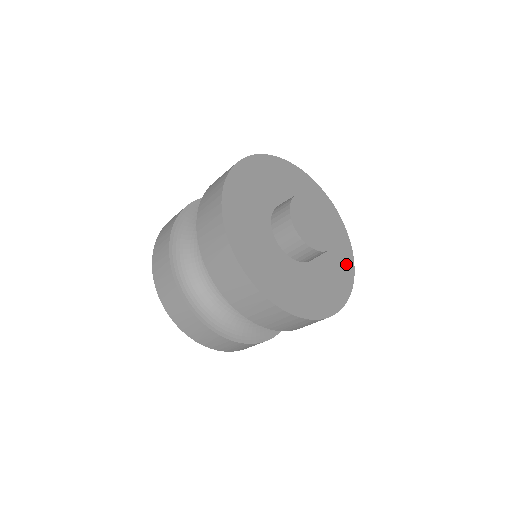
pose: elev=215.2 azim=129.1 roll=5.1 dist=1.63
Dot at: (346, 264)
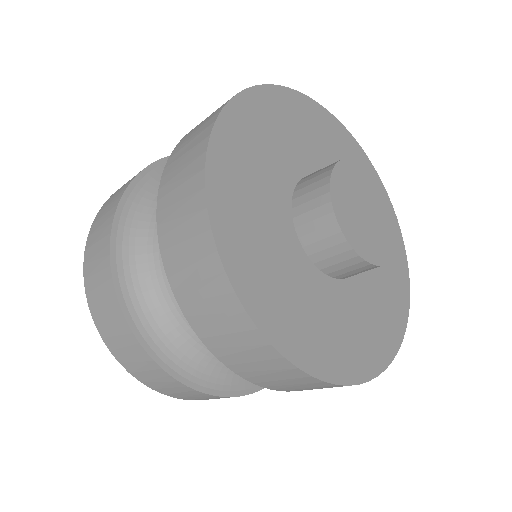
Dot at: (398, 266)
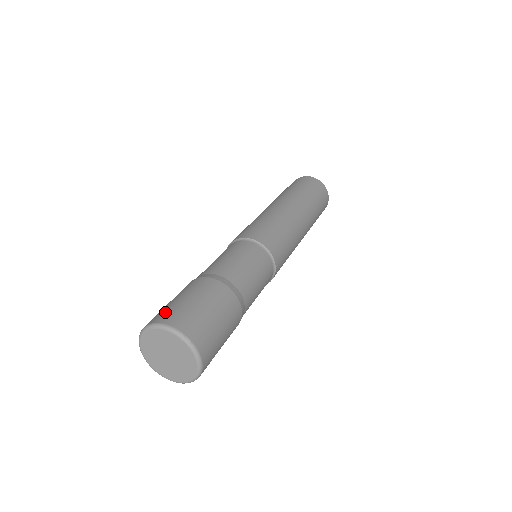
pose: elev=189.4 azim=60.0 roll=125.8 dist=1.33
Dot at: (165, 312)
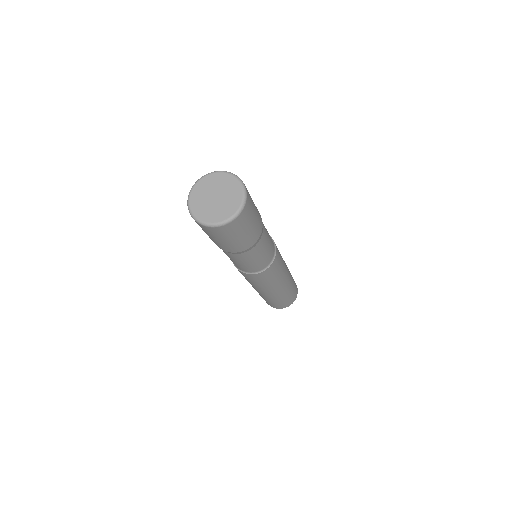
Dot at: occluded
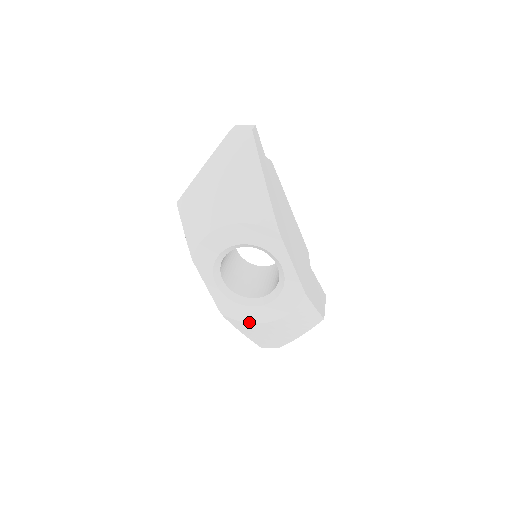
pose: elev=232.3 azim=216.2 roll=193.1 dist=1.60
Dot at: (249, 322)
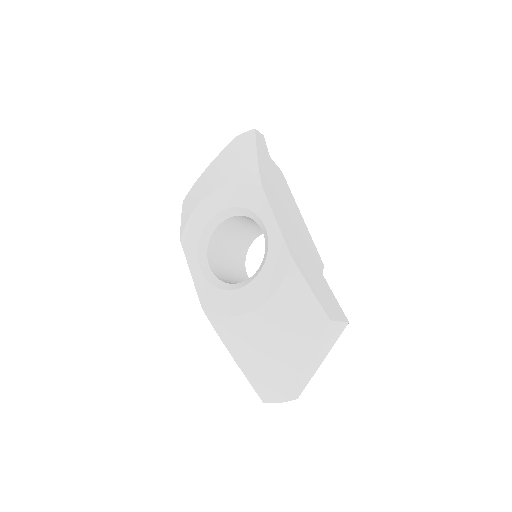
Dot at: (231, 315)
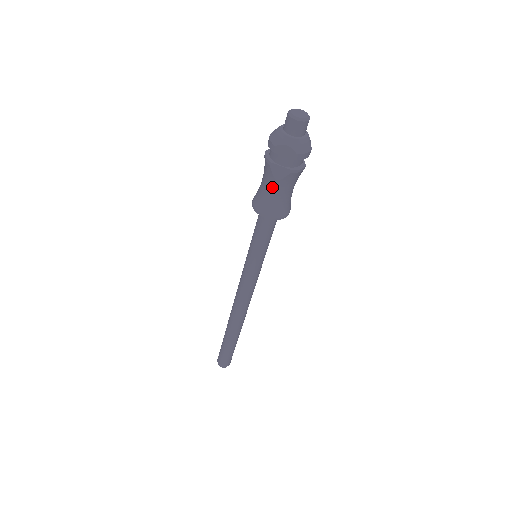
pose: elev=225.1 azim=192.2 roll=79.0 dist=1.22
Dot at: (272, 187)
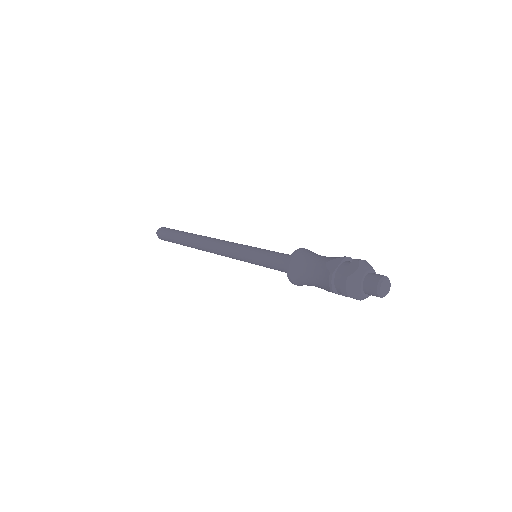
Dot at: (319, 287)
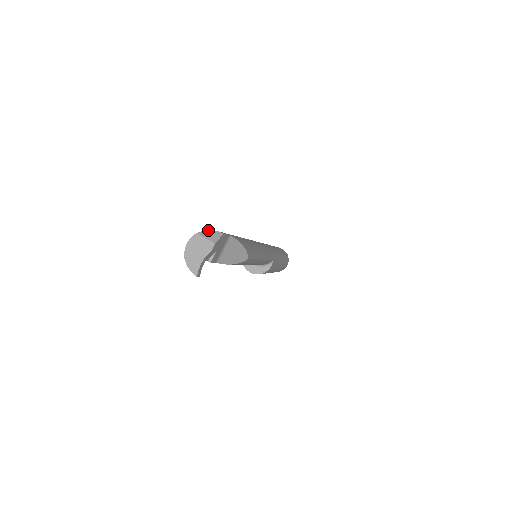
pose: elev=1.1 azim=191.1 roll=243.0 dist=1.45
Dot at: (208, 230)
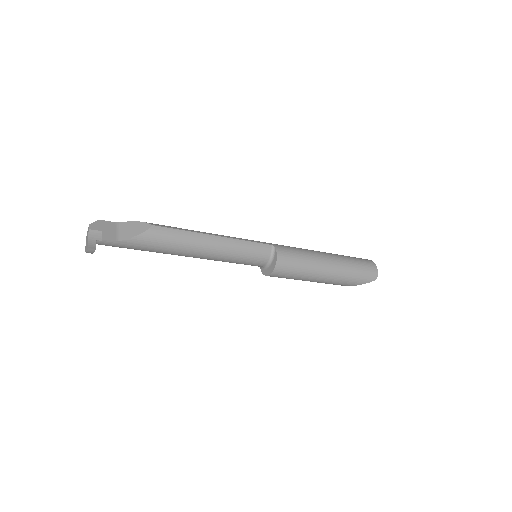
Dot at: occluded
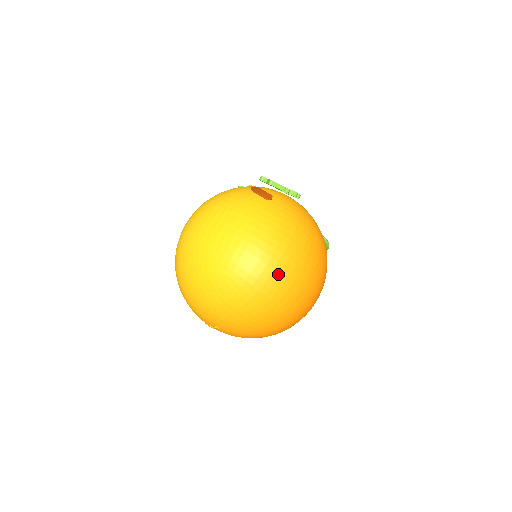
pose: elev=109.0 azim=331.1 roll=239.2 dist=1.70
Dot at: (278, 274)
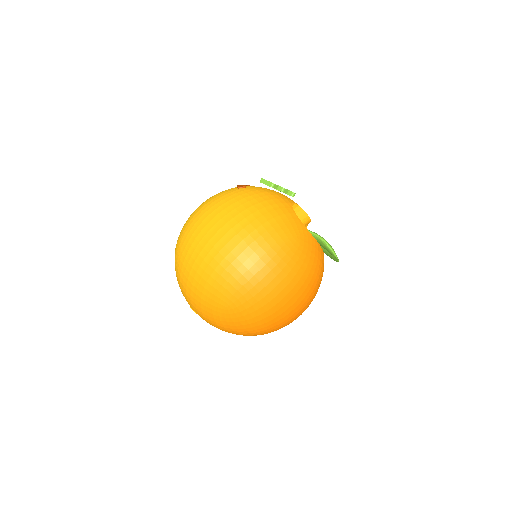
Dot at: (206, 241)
=-=-=
§ 할 일
위의 행을 처음부터 끝까지 한 글자도 바꾸지 말고 다시 옮겨 적으세요. 그림은 답에 넣지 마세요.

§ 작성한 답
pose: elev=215.2 azim=129.1 roll=5.1 dist=1.63
Dot at: (346, 264)
Dot at: (398, 266)
pose: elev=189.4 azim=60.0 roll=125.8 dist=1.33
Dot at: (165, 312)
Dot at: occluded
pose: elev=232.3 azim=216.2 roll=193.1 dist=1.60
Dot at: (249, 322)
Dot at: (231, 315)
pose: elev=225.1 azim=192.2 roll=79.0 dist=1.22
Dot at: (272, 187)
Dot at: (319, 287)
pose: elev=1.1 azim=191.1 roll=243.0 dist=1.45
Dot at: (208, 230)
Dot at: occluded
pose: elev=109.0 azim=331.1 roll=239.2 dist=1.70
Dot at: (278, 274)
Dot at: (206, 241)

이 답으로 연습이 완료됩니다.